AKP salgının ekonomiye etkisiyle ilgili kalıcı hiçbir çözüm bulamadığı içi yine yeniden kapanma açıklamak zorunda kaldı. Salgının başlaması üzerinden bir yılı aşkın süre geçti, yine de hiçbir alanda ilerleme sağlanmadı. Erdoğan’ın açıklaması da bunları doğrular nitelikte. Durduralamayan salgının sorumluluğu önlemlere uyulmamasına bağlanıyor, elden başka bir şey gelmediği için de kötü sonuçlarına rağmen kapanmaya gidiliyor.

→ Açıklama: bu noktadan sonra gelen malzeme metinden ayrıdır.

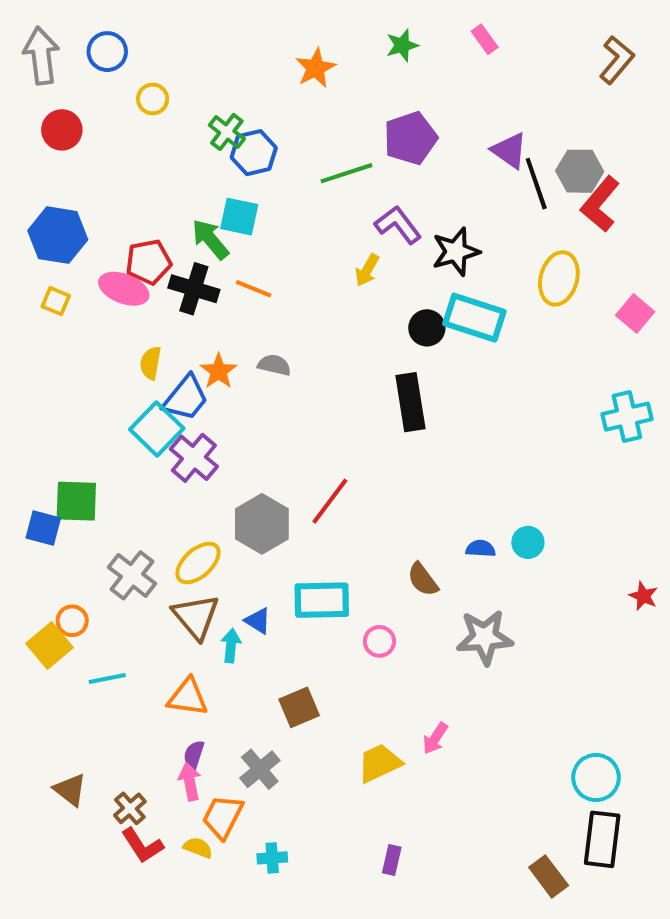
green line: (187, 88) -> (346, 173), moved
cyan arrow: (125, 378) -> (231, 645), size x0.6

Bu açıklamada ne sorumluluğun önlemlere uymayanlara yıkılmasına, ne de elden başka bir şey gelmediğine inanmalıyız. Salgınla ilgili yapılması gereken en önemli şey, aşılamanın hızlıca tüm yaş gruplarında tamamlanmasıydı. İktidar açısından bu sorunun cevabı “aşı getirmeye kaynak yok” olamaz elbette. Eğer ekonomi politikalarının tamamını kendi yandaş sermaye gruplarına kamu kaynaklarını aktarmaya adamış olmasalardı aşı için de kaynak bulabilirlerdi.
Aşı patentleriyle ilgili tartışma tüm dünyada sürüyor, AKP’lilere de şimdi sorulsa ‘Keşke kaldırılsa’ diyeceklerdir. Evet, keşke kaldırılsa… Ama bunu AKP’lilerin söylemeye yüzleri var mı? Ülkedeki sağlık sistemini her şekilde özelleştirmeye çalışan, her tür kamusal sağlık harcamasını kısan, ilaç üretimini şirketlerin insafına bırakan AKP, şimdi aşı patentleriyle ilgili tutarlı olarak ne diyebilir?
Piyasa ekonomisinin uygulayıcıları, salgınla birlikte girdikleri krizleri geçici önlemlerle, emekçi halkı hiçe sayarak atlatmaya çalışıyor. Atlatamazsınız. Aşıların bulunması, üretilmesi ve dağıtılması sorunu boydan boya bir ekonomik sistem sorunudur. Koca dünyada aşılamayı yapabilen birkaç gelişmiş ülke bu soruna köklü bir çözüm örneği diye gösterilemez. Kapitalizmi tepeden tırnağa savunanlar bu soruna çözüm getiremez. Ama bunu bahane olarak anlatmalarına izin vermeyelim, her an gerçek yüzlerini, yani kapitalizme göbekten bağlılıklarını teşhir edelim.